The Onto Family of Tools: A User Manual

Why another tool:

The new onto tool has two main purposes:

- enabling those testing the Mikrokosmos analyzer to quickly browse lexemes for certain words and the corresponding concepts in the ontology *together* in one tool

- making the Mikrokosmos ontology and Spanish lexicon accessible to lexicographers and others who want to browse them, in a single tool, especially those at remote sites (remote w.r.t. CRL)

To this end, this tool now allows ASCII access from a non-graphical terminal to the latest ontology and lexicon (see below).

What you can do with this tool:

- search for a concept in the ontology

- view a concept

- move from a concept to any concept it is connected to.

- submit a request for a change/addition to the ontology

- search for a word in the lexicon

- view the entries for a word

- jump from a lexicon entry to a concept it maps to

- submit a request for a change/addition to the lexicon

This is a low-cost tool. It was built with relatively little effort and it should not hog your machine's memory or slow it down in any significant way.

It never crashes (at least hasn't crashed so far). Even when you catch a bug (and there certainly are some), it allows you to continue gracefully.

How to use the onto tool

Getting Started:

(See below for "plain text" access.)

If you are at the console of a machine (or an xterm) in CRL, you do the following:

~mahesh/mikro/onto-tool/onto &

If you are logged into a CRL machine from a remote site, do the following

setenv DISPLAY yourmachinename:0.0

and then do the above. "yourmachinename" is something like

mace.cc.purdue.edu, for example.

You can either browse concepts in the ontology or entries in the lexicon. When you are entering a concept name or a word, if you hit a you will see all possible completions of the concept name or word. You can double click the left mouse button to select any one of them. Then by clicking on "Display?" you will see the concept or lex entry. You can also enter the complete name and then hit or click on the "Display?" button.

In the concept browser, when you hit a , you see another button that asks "More related concepts?". This button takes you to all other concepts that are related to the name you entered. This is done by matching the definition strings of those concepts. This can be interesting and funny.

Moving Around

Seeing Multiple Lex Entries:

When a word has multiple entries in the lexicon, the first entry will be displayed and you will see a "More Entries?" button at the bottom. By clicking on this you will see the next entry for the word.

You can jump from a lexicon entry to a concept by selecting a concept mentioned in the lex-map. You select it by holding down the left mouse button and highlighting the concept name. The moment you release the button you will be asked if you want to "Display?" that concept. This way you can see a lexicon entry and the corresponding concept at the same time.

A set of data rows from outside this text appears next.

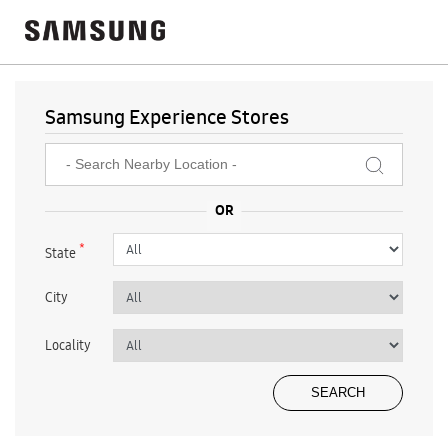
Samsung Experience Stores
*
State
City
Locality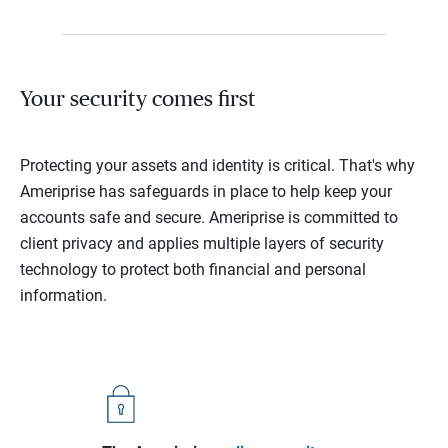
Your security comes first
Protecting your assets and identity is critical. That's why
Ameriprise has safeguards in place to help keep your
accounts safe and secure. Ameriprise is committed to
client privacy and applies multiple layers of security
technology to protect both financial and personal
information.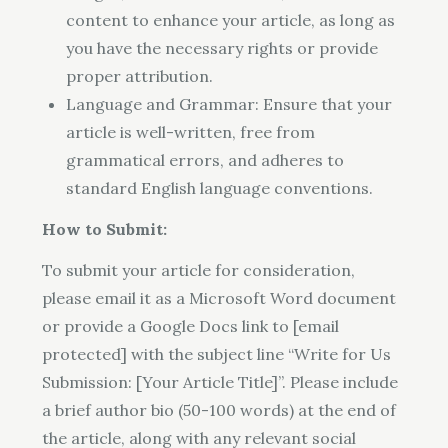
content to enhance your article, as long as
you have the necessary rights or provide
proper attribution.
Language and Grammar: Ensure that your
article is well-written, free from
grammatical errors, and adheres to
standard English language conventions.
How to Submit:
To submit your article for consideration,
please email it as a Microsoft Word document
or provide a Google Docs link to [email
protected] with the subject line “Write for Us
Submission: [Your Article Title]”. Please include
a brief author bio (50-100 words) at the end of
the article, along with any relevant social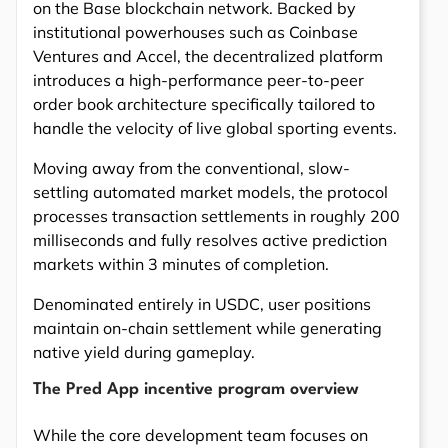
on the Base blockchain network. Backed by
institutional powerhouses such as Coinbase
Ventures and Accel, the decentralized platform
introduces a high-performance peer-to-peer
order book architecture specifically tailored to
handle the velocity of live global sporting events.
Moving away from the conventional, slow-
settling automated market models, the protocol
processes transaction settlements in roughly 200
milliseconds and fully resolves active prediction
markets within 3 minutes of completion.
Denominated entirely in USDC, user positions
maintain on-chain settlement while generating
native yield during gameplay.
The Pred App incentive program overview
While the core development team focuses on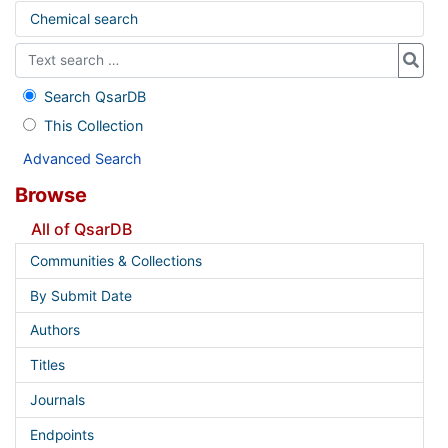
Chemical search
Search QsarDB
This Collection
Advanced Search
Browse
All of QsarDB
Communities & Collections
By Submit Date
Authors
Titles
Journals
Endpoints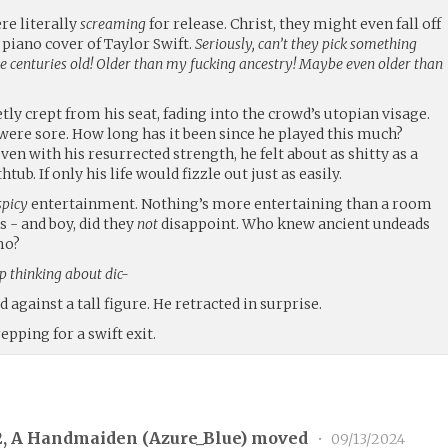
re literally
screaming
for release. Christ, they might even fall off
a piano cover of Taylor Swift.
Seriously, can’t they pick something
e centuries old! Older than my fucking ancestry! Maybe even older than
tly crept from his seat, fading into the crowd’s utopian visage.
 were sore. How long has it been since he played this much?
en with his resurrected strength, he felt about as shitty as a
ub. If only his life would fizzle out just as easily.
spicy
entertainment. Nothing’s more entertaining than a room
 - and boy, did they
not
disappoint. Who knew ancient undeads
mo?
op thinking about dic-
 against a tall figure. He retracted in surprise.
epping for a swift exit.
2, A Handmaiden (
Azure_Blue
) moved
•
09/13/2024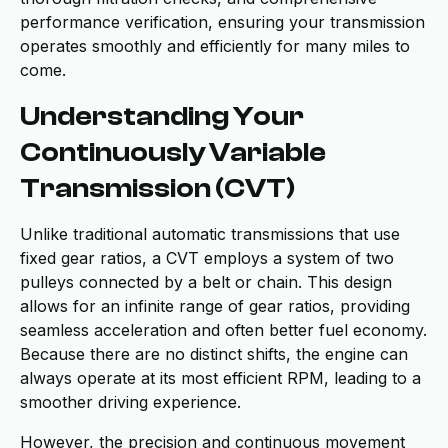
performance verification, ensuring your transmission
operates smoothly and efficiently for many miles to
come.
Understanding Your
Continuously Variable
Transmission (CVT)
Unlike traditional automatic transmissions that use
fixed gear ratios, a CVT employs a system of two
pulleys connected by a belt or chain. This design
allows for an infinite range of gear ratios, providing
seamless acceleration and often better fuel economy.
Because there are no distinct shifts, the engine can
always operate at its most efficient RPM, leading to a
smoother driving experience.
However, the precision and continuous movement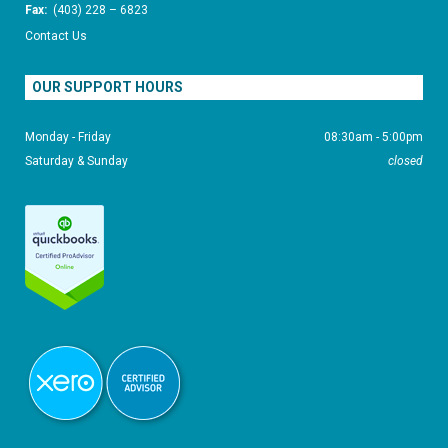
Fax:
(403) 228 – 6823
Contact Us
OUR SUPPORT HOURS
Monday - Friday
08:30am - 5:00pm
Saturday & Sunday
closed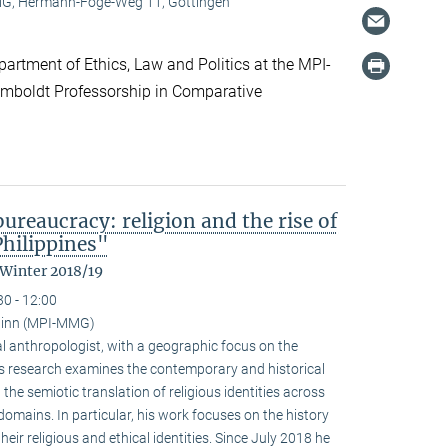
, Hermann-Föge-Weg 11, Göttingen
artment of Ethics, Law and Politics at the MPI-
boldt Professorship in Comparative
reaucracy: religion and the rise of
Philippines"
 Winter 2018/19
30 - 12:00
ainn (MPI-MMG)
l anthropologist, with a geographic focus on the
His research examines the contemporary and historical
 the semiotic translation of religious identities across
domains. In particular, his work focuses on the history
ir religious and ethical identities. Since July 2018 he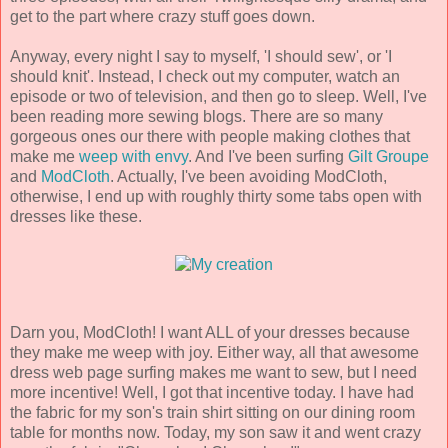
get to the part where crazy stuff goes down.
Anyway, every night I say to myself, 'I should sew', or 'I
should knit'. Instead, I check out my computer, watch an
episode or two of television, and then go to sleep. Well, I've
been reading more sewing blogs. There are so many
gorgeous ones our there with people making clothes that
make me
weep
with
envy
. And I've been surfing
Gilt Groupe
and
ModCloth
. Actually, I've been avoiding ModCloth,
otherwise, I end up with roughly thirty some tabs open with
dresses like these.
Darn you, ModCloth! I want ALL of your dresses because
they make me weep with joy. Either way, all that awesome
dress web page surfing makes me want to sew, but I need
more incentive! Well, I got that incentive today. I have had
the fabric for my son's train shirt sitting on our dining room
table for months now. Today, my son saw it and went crazy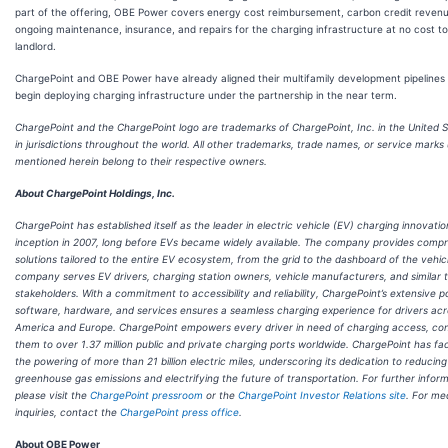
part of the offering, OBE Power covers energy cost reimbursement, carbon credit revenu
ongoing maintenance, insurance, and repairs for the charging infrastructure at no cost to
landlord.
ChargePoint and OBE Power have already aligned their multifamily development pipelines 
begin deploying charging infrastructure under the partnership in the near term.
ChargePoint and the ChargePoint logo are trademarks of ChargePoint, Inc. in the United 
in jurisdictions throughout the world. All other trademarks, trade names, or service marks
mentioned herein belong to their respective owners.
About ChargePoint Holdings, Inc.
ChargePoint has established itself as the leader in electric vehicle (EV) charging innovation
inception in 2007, long before EVs became widely available. The company provides comp
solutions tailored to the entire EV ecosystem, from the grid to the dashboard of the vehic
company serves EV drivers, charging station owners, vehicle manufacturers, and similar 
stakeholders. With a commitment to accessibility and reliability, ChargePoint’s extensive po
software, hardware, and services ensures a seamless charging experience for drivers ac
America and Europe. ChargePoint empowers every driver in need of charging access, co
them to over 1.37 million public and private charging ports worldwide. ChargePoint has fac
the powering of more than 21 billion electric miles, underscoring its dedication to reducing
greenhouse gas emissions and electrifying the future of transportation. For further inform
please visit the
ChargePoint pressroom
or the
ChargePoint Investor Relations site
. For me
inquiries, contact the
ChargePoint press office
.
About OBE Power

You can also jump from one concept to another. There are two ways of doing this:

- highlight any concept name which is either a slot name or a filler anywhere in the concept display. This function is identical to the one described above for jumping from a lexeme to a concept.

- if there is a single filler in a slot and you want to jump to that, you can simply click the rightmost button on it. This is just a shortcut to the above method.

Submitting Onto Requests:

To send in a request for changes or additions to the ontology, select the "Onto Complain" button in the concept display window. This will display an electronic form that you can fill out. The request will be automatically mailed to the ontology group (Lori Wilson and Kavi Mahesh) and also logged appropriately. You will also receive an acknowledgement of the request for your records.

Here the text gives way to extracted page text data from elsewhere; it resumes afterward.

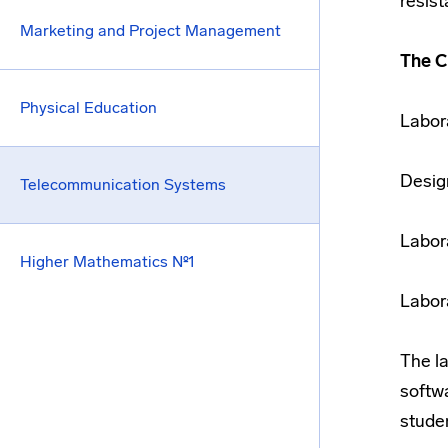
resis
Marketing and Project Management
The C
Physical Education
Labor
Desig
Telecommunication Systems
Labor
Higher Mathematics №1
Labor
The l
softw
stude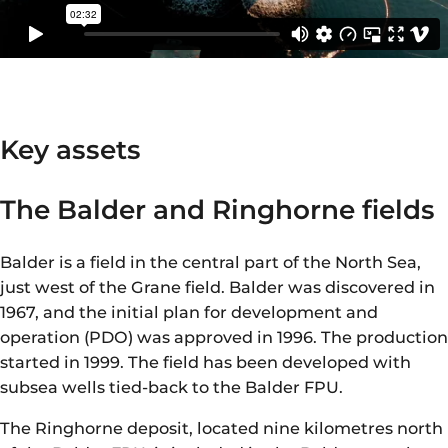
Key assets
The Balder and Ringhorne fields
Balder is a field in the central part of the North Sea,
just west of the Grane field. Balder was discovered in
1967, and the initial plan for development and
operation (PDO) was approved in 1996. The production
started in 1999. The field has been developed with
subsea wells tied-back to the Balder FPU.
The Ringhorne deposit, located nine kilometres north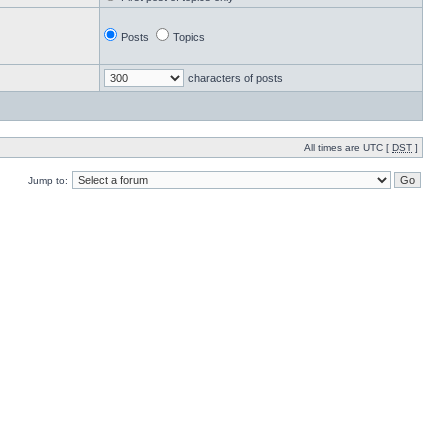
Posts
Topics
characters of posts
All times are UTC [
DST
]
Jump to: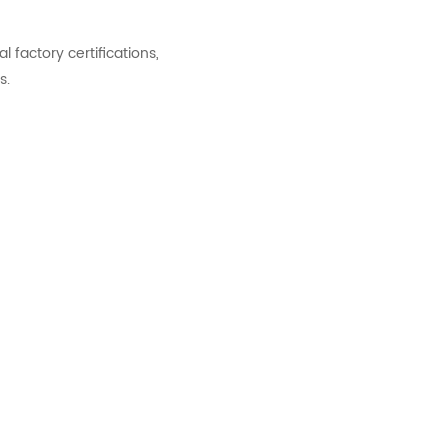
factory certifications,
s.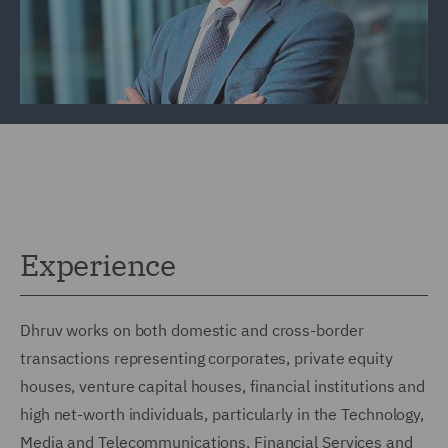
Experience
Dhruv works on both domestic and cross-border
transactions representing corporates, private equity
houses, venture capital houses, financial institutions and
high net-worth individuals, particularly in the Technology,
Media and Telecommunications, Financial Services and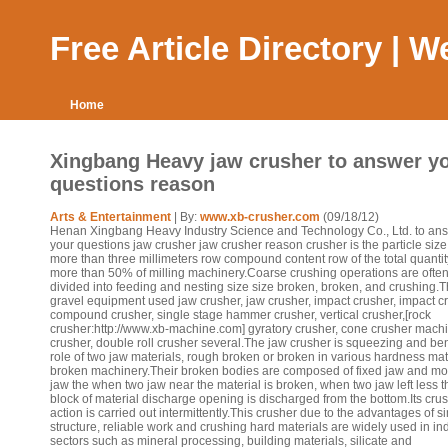
Free Article Directory | 
Home
Xingbang Heavy jaw crusher to answer y
questions reason
Arts & Entertainment
| By:
www.xb-crusher.com
(09/18/12)
Henan Xingbang Heavy Industry Science and Technology Co., Ltd. to an
your questions jaw crusher jaw crusher reason crusher is the particle size
more than three millimeters row compound content row of the total quantit
more than 50% of milling machinery.Coarse crushing operations are ofte
divided into feeding and nesting size size broken, broken, and crushing.
gravel equipment used jaw crusher, jaw crusher, impact crusher, impact c
compound crusher, single stage hammer crusher, vertical crusher,[rock
crusher:http://www.xb-machine.com] gyratory crusher, cone crusher machin
crusher, double roll crusher several.The jaw crusher is squeezing and be
role of two jaw materials, rough broken or broken in various hardness mat
broken machinery.Their broken bodies are composed of fixed jaw and m
jaw the when two jaw near the material is broken, when two jaw left less 
block of material discharge opening is discharged from the bottom.Its cru
action is carried out intermittently.This crusher due to the advantages of s
structure, reliable work and crushing hard materials are widely used in ind
sectors such as mineral processing, building materials, silicate and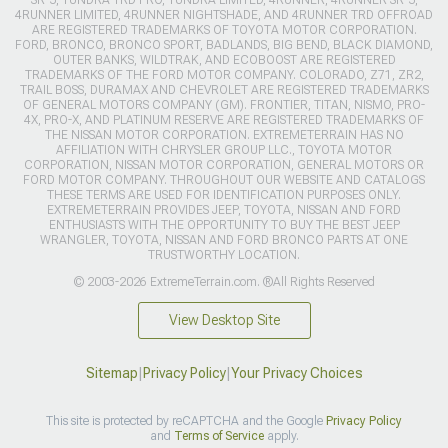
4RUNNER LIMITED, 4RUNNER NIGHTSHADE, AND 4RUNNER TRD OFFROAD
ARE REGISTERED TRADEMARKS OF TOYOTA MOTOR CORPORATION.
FORD, BRONCO, BRONCO SPORT, BADLANDS, BIG BEND, BLACK DIAMOND,
OUTER BANKS, WILDTRAK, AND ECOBOOST ARE REGISTERED
TRADEMARKS OF THE FORD MOTOR COMPANY. COLORADO, Z71, ZR2,
TRAIL BOSS, DURAMAX AND CHEVROLET ARE REGISTERED TRADEMARKS
OF GENERAL MOTORS COMPANY (GM). FRONTIER, TITAN, NISMO, PRO-
4X, PRO-X, AND PLATINUM RESERVE ARE REGISTERED TRADEMARKS OF
THE NISSAN MOTOR CORPORATION. EXTREMETERRAIN HAS NO
AFFILIATION WITH CHRYSLER GROUP LLC., TOYOTA MOTOR
CORPORATION, NISSAN MOTOR CORPORATION, GENERAL MOTORS OR
FORD MOTOR COMPANY. THROUGHOUT OUR WEBSITE AND CATALOGS
THESE TERMS ARE USED FOR IDENTIFICATION PURPOSES ONLY.
EXTREMETERRAIN PROVIDES JEEP, TOYOTA, NISSAN AND FORD
ENTHUSIASTS WITH THE OPPORTUNITY TO BUY THE BEST JEEP
WRANGLER, TOYOTA, NISSAN AND FORD BRONCO PARTS AT ONE
TRUSTWORTHY LOCATION.
© 2003-2026 ExtremeTerrain.com. ®All Rights Reserved
View Desktop Site
Sitemap
|
Privacy Policy
|
Your Privacy Choices
This site is protected by reCAPTCHA and the Google
Privacy Policy
and
Terms of Service
apply.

Submitting Lexicon Requests:

To send in a request for changes or additions to the lexicon, select the "Lex Complain" button in the lexicon display window and proceed as outlined above. The request will be automatically mailed to Evelyne Viegas and also logged appropriately. You will also receive an acknowledgement of the request for your records.

ASCII Access (from a non-graphical, dumb terminal):

This mode of using the tool is useful for people connecting from remote sites. It is also the *fastest* way to look up something very quickly in the ontology or the lexicon. There are four new functions:

/home/mahesh/mikro/onto-tool/olook

/home/mahesh/mikro/onto-tool/olist

/home/mahesh/mikro/onto-tool/llook

/home/mahesh/mikro/onto-tool/llist

Each takes a concept name or a word (as the case may be) as argument. olook shows the contents of the concept; olist is like the Tab search above and lists all concepts that have the given string in either their name or definition strings. llook displays the lexicon enty(ies) for the given word; llist lists all words starting with the given substring. Here are some examples:

cd /home/mahesh/mikro/onto-tool/

olook corporation

olist compu

llook introducir

llist ab

All four functions are case-insensitive.

Wish List:

I have a long list of features that I could add to this tool if I had the time. Please let me know if some feature would make the tool significantly more usable and I will try to add it. Any other feedback is always of course welcome.

Some obvious drawbacks are:

- Main display windows are not scrollable.

- No "go back to previous" button.

- Does not (yet) tolerate extra blanks in a concept name or word.

- Does not tolerate poor formatting in lexicon entries (if any).

- Syn-strucs and lex-maps in the lexicon are not properly indented (they are

just displayed as they are in the lexicon).